### YOUR TASK
What is needed is an exact copy of every entry below, with the pictures left out.
[GIVEN DATA Boundary: Start]
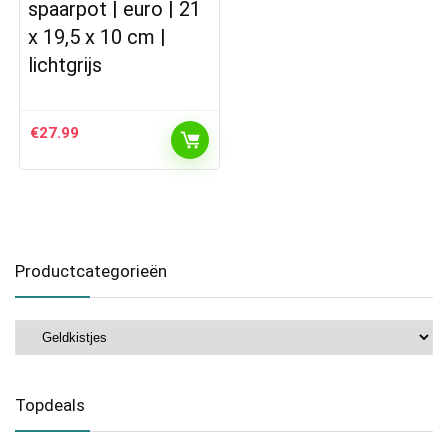
spaarpot | euro | 21
x 19,5 x 10 cm |
lichtgrijs
€
27.99
Productcategorieën
Topdeals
[GIVEN DATA Boundary: End]
### ANSWER FOR THE TASK
spaarpot | euro | 21
x 19,5 x 10 cm |
lichtgrijs
€
27.99
Productcategorieën
Topdeals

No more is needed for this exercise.